“If only the Baylor Board of Regents held public meetings, the university’s sexual assault crisis would have been prevented.”
Many of us have heard some variant of this argument for months. Recently, this newspaper reiterated the chant by complaining that, while public universities had to demonstrate “considerable transparency in such areas as trustee meetings, their private equivalents are allowed to skirt such scrutiny.”
Unfortunately, this argument ignores some inconvenient but crucially important truths. For starters, public and private universities are fundamentally different under the law.
Public schools, such as the University of Texas and Texas A&M University, enjoy sovereign immunity. This protection, which originated in English common law, holds public institutions and their representatives legally harmless while they are conducting the public’s business — formulating policy, debating issues and spending taxpayer money.
There is no such protection for private universities, and private university boards like Baylor’s rarely if ever hold public meetings.
The Association of Governing Boards advises that boards are the most useful when they vigorously debate ambiguous issues. There are no debates when everything a board member or school official utters is potential fodder for litigation or ridicule.
Further, if private university boards did hold public meetings when considering long-term plans for tuition, faculty compensation, new programs, campus development or almost any action a board is required to approve, its competitors for new students and faculty who do not hold open meetings would unfairly benefit. That’s why the Governance Task Force we at Baylor University convened last year carefully considered and then rejected the idea of public meetings.

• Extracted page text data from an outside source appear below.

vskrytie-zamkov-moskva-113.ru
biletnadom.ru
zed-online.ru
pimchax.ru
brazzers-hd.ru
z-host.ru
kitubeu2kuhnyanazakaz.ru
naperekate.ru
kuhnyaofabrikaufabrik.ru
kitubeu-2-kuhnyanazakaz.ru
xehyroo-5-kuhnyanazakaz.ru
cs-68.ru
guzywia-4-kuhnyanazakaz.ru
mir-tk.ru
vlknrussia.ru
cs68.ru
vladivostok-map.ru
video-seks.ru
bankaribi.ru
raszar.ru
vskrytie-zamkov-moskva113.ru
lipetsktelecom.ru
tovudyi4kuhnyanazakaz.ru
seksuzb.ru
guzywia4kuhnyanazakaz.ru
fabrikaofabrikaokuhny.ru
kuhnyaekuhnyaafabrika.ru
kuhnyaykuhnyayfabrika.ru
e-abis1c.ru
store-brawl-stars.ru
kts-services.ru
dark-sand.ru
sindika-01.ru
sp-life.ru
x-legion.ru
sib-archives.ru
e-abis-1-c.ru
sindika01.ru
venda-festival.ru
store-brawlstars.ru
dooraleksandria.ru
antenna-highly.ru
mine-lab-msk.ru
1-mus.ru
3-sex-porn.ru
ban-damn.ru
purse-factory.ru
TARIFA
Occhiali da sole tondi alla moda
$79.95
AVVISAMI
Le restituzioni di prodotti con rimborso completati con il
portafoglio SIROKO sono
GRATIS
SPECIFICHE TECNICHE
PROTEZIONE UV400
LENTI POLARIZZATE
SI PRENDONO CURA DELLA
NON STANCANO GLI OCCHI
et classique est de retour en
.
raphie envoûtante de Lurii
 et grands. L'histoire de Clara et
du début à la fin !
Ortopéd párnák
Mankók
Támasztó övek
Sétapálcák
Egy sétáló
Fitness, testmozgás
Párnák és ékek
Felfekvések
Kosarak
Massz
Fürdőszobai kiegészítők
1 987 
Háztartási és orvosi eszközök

Even if the Texas Legislature imposed open meetings on Baylor, the truth is that it won’t make much difference when it comes to dealing with an issue such as sexual assaults. If the Pepper Hamilton law firm had conducted its work at Baylor during an open-meeting era, its communication would still be held in executive session. All of the cases examined also involved employee conduct, so they would have been confidential as a personnel matter. And there’s also an exemption from open-meetings requirements for pending litigation.
Given these limitations — plus the federal confidentiality laws governing Title IX and student records — the board would have had no choice but to go into closed executive session to hear, discuss and vote on everything Pepper Hamilton had discovered. In fact, under current exemptions allowed by the Texas Open Meetings law, the board would have had no obligation to even release the 13-page Findings of Fact, which still stands as one of the most scathing examples of self-criticism in academia.
Which brings us to a final inconvenient truth: the noise created over open meetings by the critics — many of whom have fought with the board for years on yet other issues — is just one more tactic to obscure the real progress that the Baylor regents have made. Within the past year, the board has approved more than 30 substantive changes to enhance governance and transparency.
These changes have included creating a way for the public and Baylor constituencies to have a voice in the selection of at-large regents; doubling the number of faculty representatives on the board; extending voting rights to faculty, student, Bear Foundation and B Association regents; creating a regents website that provides the bios of board members and governing information; providing all 170,000 alumni the opportunity to select a certain number of alumni-regents; creating an executive committee and abolishing the board’s Athletics Committee to bring athletic programs back in line with the mission of the institution.
These aren’t just words. They represent real change, and not the kind of wishful thinking that ignores reality or the law.